If you do really critical analog work you may need differential probes, or active ones with FET inputs. Check the catalogs, gulp once or twice at the price, and get something that will help rather than hinder your efforts.

What Will It Cost?

Despite all the cool features and outrageous performance, scope prices seem to be declining. I'll never forget my dad showing me a state of the art scope in about 1963, costing at the time about $1000. That same $1000 is probably worth more like $15-20k in today's devalued currency, yet a really fine instrument can be had for just a few thousand dollars.

If this is outside your budget, don't despair. Arrange a rental, or even better a lease-to-own. Dozens of companies (two are listed in the sources section) will happily finance the purchase over a year or longer. You'd be surprised how easy a lease is to set up. That $250/month, for two years, sure beats shelling $5000 out all at once.

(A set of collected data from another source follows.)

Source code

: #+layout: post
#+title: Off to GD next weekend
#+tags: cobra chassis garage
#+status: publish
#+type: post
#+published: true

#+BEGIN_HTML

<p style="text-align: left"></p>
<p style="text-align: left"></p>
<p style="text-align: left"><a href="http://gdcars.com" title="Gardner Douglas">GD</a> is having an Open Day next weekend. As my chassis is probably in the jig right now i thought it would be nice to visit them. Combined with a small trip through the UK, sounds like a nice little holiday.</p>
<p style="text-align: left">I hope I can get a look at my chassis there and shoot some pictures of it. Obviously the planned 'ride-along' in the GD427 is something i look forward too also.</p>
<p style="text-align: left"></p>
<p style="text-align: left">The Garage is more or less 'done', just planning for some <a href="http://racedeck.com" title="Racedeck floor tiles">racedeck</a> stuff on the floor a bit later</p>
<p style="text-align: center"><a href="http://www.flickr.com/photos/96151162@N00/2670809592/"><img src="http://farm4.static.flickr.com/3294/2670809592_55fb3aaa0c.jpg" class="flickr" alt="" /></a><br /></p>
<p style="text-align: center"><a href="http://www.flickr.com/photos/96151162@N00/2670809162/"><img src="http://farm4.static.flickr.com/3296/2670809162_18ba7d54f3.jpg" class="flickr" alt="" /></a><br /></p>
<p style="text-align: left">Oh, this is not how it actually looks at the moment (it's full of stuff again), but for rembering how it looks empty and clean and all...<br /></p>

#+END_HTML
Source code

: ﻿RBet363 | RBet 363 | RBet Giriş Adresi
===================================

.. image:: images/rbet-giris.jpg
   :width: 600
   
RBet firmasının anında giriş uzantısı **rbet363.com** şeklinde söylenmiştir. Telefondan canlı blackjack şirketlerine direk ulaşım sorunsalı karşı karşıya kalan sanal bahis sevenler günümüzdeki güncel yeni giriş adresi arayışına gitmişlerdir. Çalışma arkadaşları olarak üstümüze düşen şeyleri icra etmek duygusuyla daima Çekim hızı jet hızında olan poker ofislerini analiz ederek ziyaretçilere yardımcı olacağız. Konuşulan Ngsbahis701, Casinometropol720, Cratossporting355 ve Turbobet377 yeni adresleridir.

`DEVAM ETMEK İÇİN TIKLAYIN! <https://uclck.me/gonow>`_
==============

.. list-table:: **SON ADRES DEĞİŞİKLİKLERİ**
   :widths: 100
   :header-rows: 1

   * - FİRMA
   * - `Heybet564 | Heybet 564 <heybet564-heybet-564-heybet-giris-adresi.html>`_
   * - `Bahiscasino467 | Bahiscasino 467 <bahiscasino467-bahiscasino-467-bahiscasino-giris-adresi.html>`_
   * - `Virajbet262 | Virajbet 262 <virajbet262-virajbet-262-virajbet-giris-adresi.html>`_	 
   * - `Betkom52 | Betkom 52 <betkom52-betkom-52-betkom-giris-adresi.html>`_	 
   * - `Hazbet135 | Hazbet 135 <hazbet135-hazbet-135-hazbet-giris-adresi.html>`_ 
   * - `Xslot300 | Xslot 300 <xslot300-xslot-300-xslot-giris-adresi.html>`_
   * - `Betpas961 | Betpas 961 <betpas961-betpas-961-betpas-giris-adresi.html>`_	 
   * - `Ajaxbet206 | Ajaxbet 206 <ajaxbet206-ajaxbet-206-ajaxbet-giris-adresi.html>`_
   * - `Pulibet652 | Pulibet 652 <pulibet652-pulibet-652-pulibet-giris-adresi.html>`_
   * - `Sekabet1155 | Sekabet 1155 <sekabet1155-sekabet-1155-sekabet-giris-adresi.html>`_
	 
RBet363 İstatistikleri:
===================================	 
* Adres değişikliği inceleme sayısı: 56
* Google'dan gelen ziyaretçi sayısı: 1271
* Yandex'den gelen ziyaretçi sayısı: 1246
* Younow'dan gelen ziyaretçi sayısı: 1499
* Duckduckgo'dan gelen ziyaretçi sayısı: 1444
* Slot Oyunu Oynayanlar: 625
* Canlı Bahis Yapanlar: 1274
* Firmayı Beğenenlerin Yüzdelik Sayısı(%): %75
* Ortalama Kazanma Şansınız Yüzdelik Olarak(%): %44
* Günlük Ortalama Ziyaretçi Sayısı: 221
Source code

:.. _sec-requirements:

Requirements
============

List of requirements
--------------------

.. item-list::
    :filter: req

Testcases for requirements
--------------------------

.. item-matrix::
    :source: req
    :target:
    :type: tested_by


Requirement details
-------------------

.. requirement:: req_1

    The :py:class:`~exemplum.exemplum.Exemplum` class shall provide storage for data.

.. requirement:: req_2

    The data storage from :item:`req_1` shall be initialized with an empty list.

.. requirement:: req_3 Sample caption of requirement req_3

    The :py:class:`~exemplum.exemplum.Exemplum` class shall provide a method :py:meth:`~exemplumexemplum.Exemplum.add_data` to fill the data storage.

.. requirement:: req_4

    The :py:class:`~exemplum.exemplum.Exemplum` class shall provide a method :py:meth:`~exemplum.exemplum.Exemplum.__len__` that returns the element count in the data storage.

Another option is to buy used equipment from these same leasing and rental companies. Most of them have a sale once or twice a year as they clear their shelves. Since a good-quality scope lasts almost forever, there's no reason not to buy used. If you get one from a reputable company it will probably come with a warranty as well.

Sources

  • Emulation Technology - 408-982-0660 - As of January, 1995 they are coming out with a digital scope.
  • Allison Technology Corp - 713-777-0401 - Provide a slow, but very low cost ($190) digital scope that connects to your PC's printer port.
  • Link Instruments - 201-808-8990 - Their scope board plugs into a slot on your PC and samples at 200 MS/sec. The price is quite reasonable.
  • National Instruments - 512-794-0100 - National provides a broad line of data acquition equipment, all of which uses the PC as the display. Their "virtual instrument" GUI is very powerful.
  • Tektronix - 503-682-3411 - Tektronix is the traditional source of scopes. The line includes a unit for just about any need.
  • HP - 800-452-4844 - HP also provides a number of different scopes.
  • Orion Instruments - 415-327-8800 -
  • Fluke - 206-347-6100 - Fluke offers digital and analog scopes, including a neat hand held "scope meter" modelled after their popular meter line.
  • Leader - 800-645-5104 - Leader also has quite a few offerings, including hand held units for field use.